WHAT TO WORK ON | Reproduce the lines of the listing exactly, beginning at the top, until the line with "puede usarse para" has been reproduced too.

MATERIAL SHOWN |

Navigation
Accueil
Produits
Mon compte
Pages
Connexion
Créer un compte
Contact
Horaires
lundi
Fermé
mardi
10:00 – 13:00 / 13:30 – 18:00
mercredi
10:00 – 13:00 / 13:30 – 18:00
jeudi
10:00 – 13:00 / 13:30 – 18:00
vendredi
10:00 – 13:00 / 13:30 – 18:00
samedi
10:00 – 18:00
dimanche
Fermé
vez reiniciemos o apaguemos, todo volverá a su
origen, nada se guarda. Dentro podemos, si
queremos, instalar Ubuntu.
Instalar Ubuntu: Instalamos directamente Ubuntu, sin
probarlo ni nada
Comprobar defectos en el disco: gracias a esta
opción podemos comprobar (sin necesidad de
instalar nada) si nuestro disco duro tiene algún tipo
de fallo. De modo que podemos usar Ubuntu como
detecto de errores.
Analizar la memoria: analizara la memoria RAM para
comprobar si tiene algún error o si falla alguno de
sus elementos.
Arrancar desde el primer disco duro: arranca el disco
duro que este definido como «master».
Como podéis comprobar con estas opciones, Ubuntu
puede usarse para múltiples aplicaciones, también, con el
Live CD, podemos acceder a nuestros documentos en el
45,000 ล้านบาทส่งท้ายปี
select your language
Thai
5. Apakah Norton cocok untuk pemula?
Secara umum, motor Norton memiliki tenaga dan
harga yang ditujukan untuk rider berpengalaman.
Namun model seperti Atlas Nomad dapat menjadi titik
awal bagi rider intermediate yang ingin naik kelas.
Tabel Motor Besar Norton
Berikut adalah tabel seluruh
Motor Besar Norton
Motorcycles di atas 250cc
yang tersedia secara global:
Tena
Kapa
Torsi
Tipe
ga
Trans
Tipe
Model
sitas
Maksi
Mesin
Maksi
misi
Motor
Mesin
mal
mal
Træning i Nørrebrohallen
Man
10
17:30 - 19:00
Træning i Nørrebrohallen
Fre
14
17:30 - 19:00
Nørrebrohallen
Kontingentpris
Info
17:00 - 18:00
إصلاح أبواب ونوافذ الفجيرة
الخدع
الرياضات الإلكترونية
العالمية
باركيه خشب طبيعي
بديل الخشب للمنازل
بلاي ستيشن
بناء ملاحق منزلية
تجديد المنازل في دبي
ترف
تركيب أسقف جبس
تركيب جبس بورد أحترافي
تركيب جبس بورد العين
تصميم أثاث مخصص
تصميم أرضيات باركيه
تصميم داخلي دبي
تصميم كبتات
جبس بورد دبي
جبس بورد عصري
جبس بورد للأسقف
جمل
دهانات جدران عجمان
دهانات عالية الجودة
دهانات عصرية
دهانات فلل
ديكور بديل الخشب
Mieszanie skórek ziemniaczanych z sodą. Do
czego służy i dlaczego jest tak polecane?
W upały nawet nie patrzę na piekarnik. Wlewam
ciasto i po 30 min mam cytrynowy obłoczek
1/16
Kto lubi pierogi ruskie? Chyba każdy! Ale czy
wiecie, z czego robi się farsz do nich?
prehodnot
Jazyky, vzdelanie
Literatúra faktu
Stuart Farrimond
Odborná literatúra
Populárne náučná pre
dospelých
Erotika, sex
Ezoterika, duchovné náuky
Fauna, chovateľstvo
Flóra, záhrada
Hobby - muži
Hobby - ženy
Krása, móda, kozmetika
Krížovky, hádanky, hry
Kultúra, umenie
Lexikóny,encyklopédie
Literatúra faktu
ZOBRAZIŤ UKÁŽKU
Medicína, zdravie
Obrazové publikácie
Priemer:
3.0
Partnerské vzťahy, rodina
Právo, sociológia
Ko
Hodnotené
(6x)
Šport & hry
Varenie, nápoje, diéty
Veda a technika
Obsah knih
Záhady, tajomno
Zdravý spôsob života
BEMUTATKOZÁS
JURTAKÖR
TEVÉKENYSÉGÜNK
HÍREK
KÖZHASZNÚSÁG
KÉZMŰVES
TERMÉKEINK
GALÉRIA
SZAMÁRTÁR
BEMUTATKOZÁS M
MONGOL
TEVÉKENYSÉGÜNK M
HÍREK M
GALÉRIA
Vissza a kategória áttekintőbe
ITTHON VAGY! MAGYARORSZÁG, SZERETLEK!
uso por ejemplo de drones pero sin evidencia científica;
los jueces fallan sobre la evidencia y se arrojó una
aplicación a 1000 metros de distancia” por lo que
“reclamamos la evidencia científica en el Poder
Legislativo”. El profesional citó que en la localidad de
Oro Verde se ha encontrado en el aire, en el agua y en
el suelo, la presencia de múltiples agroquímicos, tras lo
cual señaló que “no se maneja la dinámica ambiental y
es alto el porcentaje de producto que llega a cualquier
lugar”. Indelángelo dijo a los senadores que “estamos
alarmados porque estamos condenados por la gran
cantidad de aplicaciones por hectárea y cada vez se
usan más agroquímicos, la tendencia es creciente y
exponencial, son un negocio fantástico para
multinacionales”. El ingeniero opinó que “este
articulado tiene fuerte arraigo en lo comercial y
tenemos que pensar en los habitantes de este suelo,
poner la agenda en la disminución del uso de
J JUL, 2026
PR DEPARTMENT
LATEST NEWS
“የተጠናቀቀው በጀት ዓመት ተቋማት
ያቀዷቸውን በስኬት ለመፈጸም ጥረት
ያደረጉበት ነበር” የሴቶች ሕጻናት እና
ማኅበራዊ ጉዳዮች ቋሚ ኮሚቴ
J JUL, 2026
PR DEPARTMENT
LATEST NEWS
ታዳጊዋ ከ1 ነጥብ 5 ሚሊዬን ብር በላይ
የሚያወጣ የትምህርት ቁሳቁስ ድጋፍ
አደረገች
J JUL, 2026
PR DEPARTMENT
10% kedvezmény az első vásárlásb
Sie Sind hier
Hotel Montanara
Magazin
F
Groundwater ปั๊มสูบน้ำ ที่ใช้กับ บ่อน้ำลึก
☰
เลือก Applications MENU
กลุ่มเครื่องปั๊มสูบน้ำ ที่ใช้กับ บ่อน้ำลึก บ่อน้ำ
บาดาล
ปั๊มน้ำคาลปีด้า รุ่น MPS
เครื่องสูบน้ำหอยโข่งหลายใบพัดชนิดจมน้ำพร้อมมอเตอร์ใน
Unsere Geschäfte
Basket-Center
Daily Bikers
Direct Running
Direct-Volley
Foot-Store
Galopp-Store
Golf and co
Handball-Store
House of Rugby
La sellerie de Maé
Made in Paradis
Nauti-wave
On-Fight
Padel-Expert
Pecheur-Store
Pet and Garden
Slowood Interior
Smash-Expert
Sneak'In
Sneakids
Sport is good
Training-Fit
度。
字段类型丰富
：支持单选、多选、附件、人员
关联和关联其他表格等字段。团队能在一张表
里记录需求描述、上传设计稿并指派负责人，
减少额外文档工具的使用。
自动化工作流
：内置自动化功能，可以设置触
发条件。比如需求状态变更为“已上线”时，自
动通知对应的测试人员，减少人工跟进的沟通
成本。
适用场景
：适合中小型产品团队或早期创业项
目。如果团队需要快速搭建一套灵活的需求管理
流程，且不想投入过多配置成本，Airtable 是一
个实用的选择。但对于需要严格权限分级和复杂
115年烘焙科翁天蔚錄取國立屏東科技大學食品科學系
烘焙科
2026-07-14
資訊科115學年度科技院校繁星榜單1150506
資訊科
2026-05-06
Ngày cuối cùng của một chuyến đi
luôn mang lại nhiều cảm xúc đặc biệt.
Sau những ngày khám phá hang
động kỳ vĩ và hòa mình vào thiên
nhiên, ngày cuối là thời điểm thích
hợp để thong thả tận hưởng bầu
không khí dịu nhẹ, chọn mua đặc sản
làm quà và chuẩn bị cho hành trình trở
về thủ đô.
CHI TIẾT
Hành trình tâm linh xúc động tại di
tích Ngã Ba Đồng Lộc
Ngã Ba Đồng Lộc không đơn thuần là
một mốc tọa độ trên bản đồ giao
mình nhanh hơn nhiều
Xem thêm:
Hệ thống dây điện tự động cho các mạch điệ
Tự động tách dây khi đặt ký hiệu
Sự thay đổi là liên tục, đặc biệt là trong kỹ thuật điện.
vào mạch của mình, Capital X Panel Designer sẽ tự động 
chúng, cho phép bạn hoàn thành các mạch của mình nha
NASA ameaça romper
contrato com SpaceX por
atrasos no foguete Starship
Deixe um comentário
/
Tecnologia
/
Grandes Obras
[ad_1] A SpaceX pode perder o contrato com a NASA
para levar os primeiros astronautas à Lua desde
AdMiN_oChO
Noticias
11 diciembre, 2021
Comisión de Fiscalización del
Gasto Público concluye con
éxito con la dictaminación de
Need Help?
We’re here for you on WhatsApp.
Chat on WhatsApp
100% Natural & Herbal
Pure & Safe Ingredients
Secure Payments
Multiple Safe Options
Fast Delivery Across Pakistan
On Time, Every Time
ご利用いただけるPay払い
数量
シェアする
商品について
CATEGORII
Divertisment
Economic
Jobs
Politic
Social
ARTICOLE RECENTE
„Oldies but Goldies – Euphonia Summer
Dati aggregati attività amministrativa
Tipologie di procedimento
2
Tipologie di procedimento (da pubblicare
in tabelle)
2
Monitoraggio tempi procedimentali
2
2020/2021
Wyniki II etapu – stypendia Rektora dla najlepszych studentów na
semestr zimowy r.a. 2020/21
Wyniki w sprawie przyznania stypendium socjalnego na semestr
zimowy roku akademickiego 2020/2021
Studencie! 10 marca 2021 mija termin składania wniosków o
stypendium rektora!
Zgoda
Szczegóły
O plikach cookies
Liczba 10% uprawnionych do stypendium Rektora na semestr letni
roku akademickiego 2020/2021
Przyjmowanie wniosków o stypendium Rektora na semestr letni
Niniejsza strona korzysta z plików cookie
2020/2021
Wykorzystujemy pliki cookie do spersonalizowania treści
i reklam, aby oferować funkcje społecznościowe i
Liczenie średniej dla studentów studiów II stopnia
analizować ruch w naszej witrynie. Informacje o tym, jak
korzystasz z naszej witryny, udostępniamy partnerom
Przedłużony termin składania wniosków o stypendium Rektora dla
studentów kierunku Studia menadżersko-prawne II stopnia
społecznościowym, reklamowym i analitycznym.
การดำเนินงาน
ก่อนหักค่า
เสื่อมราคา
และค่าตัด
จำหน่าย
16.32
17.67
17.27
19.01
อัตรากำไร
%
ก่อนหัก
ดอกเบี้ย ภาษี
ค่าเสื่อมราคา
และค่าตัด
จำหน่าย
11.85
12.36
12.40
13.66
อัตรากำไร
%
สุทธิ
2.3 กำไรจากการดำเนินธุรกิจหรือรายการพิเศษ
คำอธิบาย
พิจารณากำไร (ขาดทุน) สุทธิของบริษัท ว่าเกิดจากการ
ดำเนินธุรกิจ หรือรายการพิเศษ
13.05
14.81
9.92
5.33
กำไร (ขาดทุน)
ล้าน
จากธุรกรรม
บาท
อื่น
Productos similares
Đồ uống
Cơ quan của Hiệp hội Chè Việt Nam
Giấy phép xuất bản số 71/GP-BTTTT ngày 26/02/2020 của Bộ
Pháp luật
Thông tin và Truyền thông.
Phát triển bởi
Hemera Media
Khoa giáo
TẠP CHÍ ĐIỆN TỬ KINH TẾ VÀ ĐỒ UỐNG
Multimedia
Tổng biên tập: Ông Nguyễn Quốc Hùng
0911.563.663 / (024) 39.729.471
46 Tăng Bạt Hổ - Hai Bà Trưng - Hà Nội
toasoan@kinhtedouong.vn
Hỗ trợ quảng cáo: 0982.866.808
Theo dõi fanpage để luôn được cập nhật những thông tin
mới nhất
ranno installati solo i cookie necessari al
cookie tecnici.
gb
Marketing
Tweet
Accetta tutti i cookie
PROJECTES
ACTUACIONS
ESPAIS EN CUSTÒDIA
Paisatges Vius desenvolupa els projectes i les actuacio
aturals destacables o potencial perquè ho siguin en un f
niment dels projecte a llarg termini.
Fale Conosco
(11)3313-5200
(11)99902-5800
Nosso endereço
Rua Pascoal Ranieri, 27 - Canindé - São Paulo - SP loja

SOLUTION TO THE PROBLEM |
Navigation
Accueil
Produits
Mon compte
Pages
Connexion
Créer un compte
Contact
Horaires
lundi
Fermé
mardi
10:00 – 13:00 / 13:30 – 18:00
mercredi
10:00 – 13:00 / 13:30 – 18:00
jeudi
10:00 – 13:00 / 13:30 – 18:00
vendredi
10:00 – 13:00 / 13:30 – 18:00
samedi
10:00 – 18:00
dimanche
Fermé
vez reiniciemos o apaguemos, todo volverá a su
origen, nada se guarda. Dentro podemos, si
queremos, instalar Ubuntu.
Instalar Ubuntu: Instalamos directamente Ubuntu, sin
probarlo ni nada
Comprobar defectos en el disco: gracias a esta
opción podemos comprobar (sin necesidad de
instalar nada) si nuestro disco duro tiene algún tipo
de fallo. De modo que podemos usar Ubuntu como
detecto de errores.
Analizar la memoria: analizara la memoria RAM para
comprobar si tiene algún error o si falla alguno de
sus elementos.
Arrancar desde el primer disco duro: arranca el disco
duro que este definido como «master».
Como podéis comprobar con estas opciones, Ubuntu
puede usarse para múltiples aplicaciones, también, con el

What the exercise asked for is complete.